If canned tuna is your thing, you may want to look at Greenpeace's guide.
Eat seasonally and locally
Locally grown and in-season foods are also likely to reduce your environmental footprint as they won't need to be kept for as long in storage or transported as far. That said, it likely won't have as much of an impact as choosing to eat less meat or cheese. However, if you're keen, a good way to get food from closer to home is to sign up with a food box service that delivers fresh fruit and vegetables direct from local farmers.
Sustainable Table also publishes a seasonal produce guide to help you when shopping.
Buy real free-range eggs
The age-old problem of finding out if the chickens that produced your 'free range' eggs actually had meaningful access to the outdoors has been nearly eliminated with CHOICE's recently released CluckAR app, available for Android and Apple phones and devices. The app lets you scan egg cartons when shopping to find out whether they meet the free range definition as outlined in CSIRO's model code.
Try to ensure producers are paid a fair wage
This is perhaps one of the hardest suggestions to action as supply chains are notoriously lacking in transparency. Fairtrade Australia New Zealand has certified over 2500 products, which ensures producers are paid a fair wage and that products meet Fairtrade standards. At the supermarket, look for the Fairtrade certification on tea, coffee, chocolate and vanilla products.
Other certification schemes that are also worth familiarising yourself with are UTZ Certified and the Rainforest Alliance.
Use the Shop ethical! app to inform your decisions
Shop ethical!, produced by the Ethical Consumer Group, provides information on the ethics of products from food and drinks to clothing and electronics across a range of issues such as sweatshop labour, factory farming, foreign ownership, food miles, child labour, packaging waste and palm oil. The app brings together assessments from over 190 sources such as the Behind the Barcode Australian Fashion Report, Conflict Minerals Company Rankings, Animals Australia and the Skin Deep Cosmetics Database, with the idea being that armed with information, consumers are able to make decisions that better reflect their values.

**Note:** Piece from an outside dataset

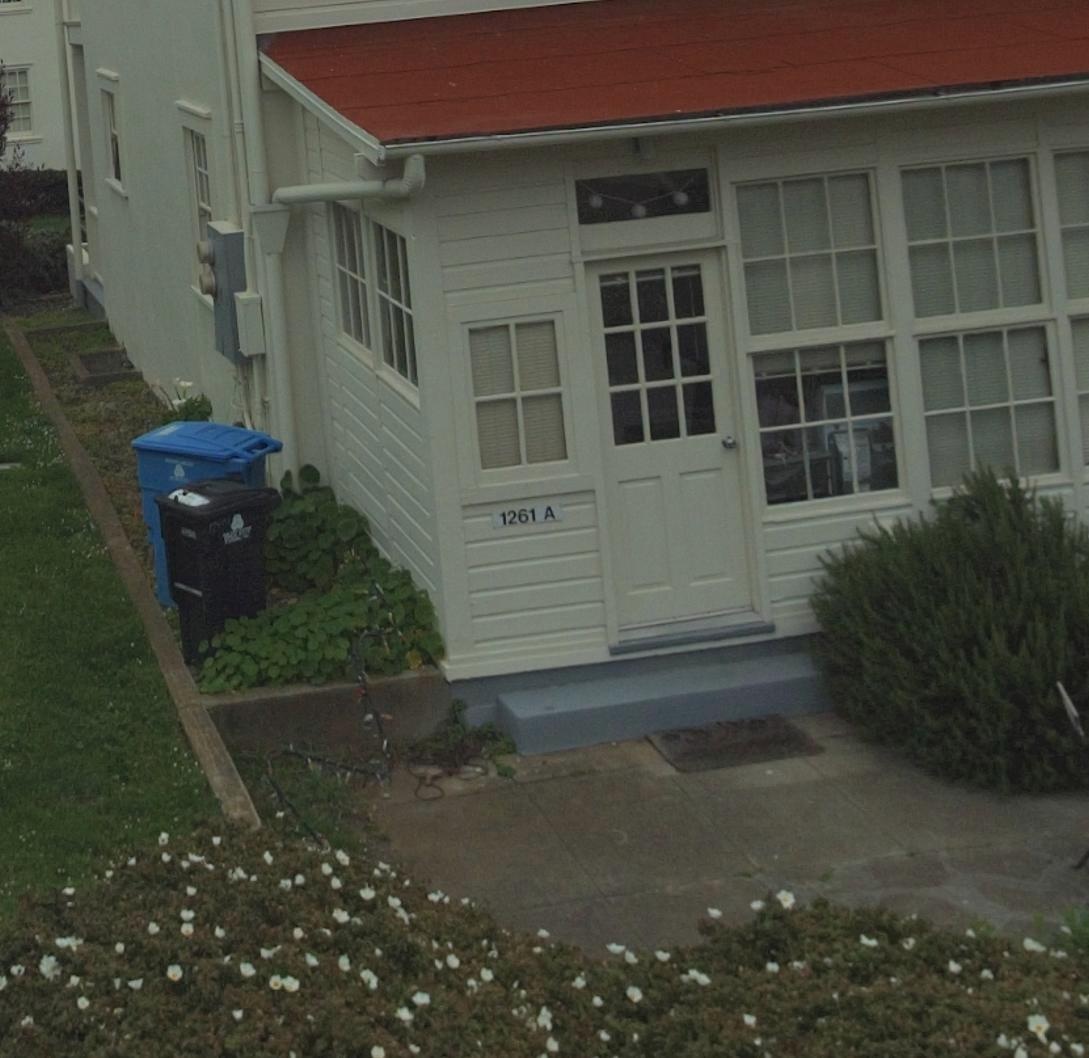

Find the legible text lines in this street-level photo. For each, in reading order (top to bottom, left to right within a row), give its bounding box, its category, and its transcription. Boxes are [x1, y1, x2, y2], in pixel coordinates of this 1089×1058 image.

Our clothing choices are another area that can have implications for the people that manufacture them and the environment. As we discovered when we investigated ethical clothing a few years ago, short of third-party accreditation schemes, it's near impossible to find out what the conditions are like for the workers who make your clothes. While there's little transparency over supply chains in the fashion industry, there are (thankfully) a number of tools that can make buying ethical clothes a little easier.
- Ethical Clothing Australia is a voluntary accreditation scheme funded by the Victorian Government for textile, clothing and footwear manufacturers in Australia. The scheme audits manufacturers' supply chains to ensure they're transparent and adhere to legal requirements such as proper wages.
- Behind the Barcode: Australian Fashion Report is released by Baptist World Aid and rates 308 fashion brands in relation to their treatment of workers at each level of the supply chain.
- Good on You is an app produced by Ethical Consumers Australia designed to make it easier to shop for clothing that's good for people, the planet and animals. Its ratings take into account a range of sources such as Fairtrade, Ethical Clothing Australia and the Global Organic Textile Standard certifications, as well as the Behind the Barcode report and the Shop ethical! app. It's available on Apple and Android.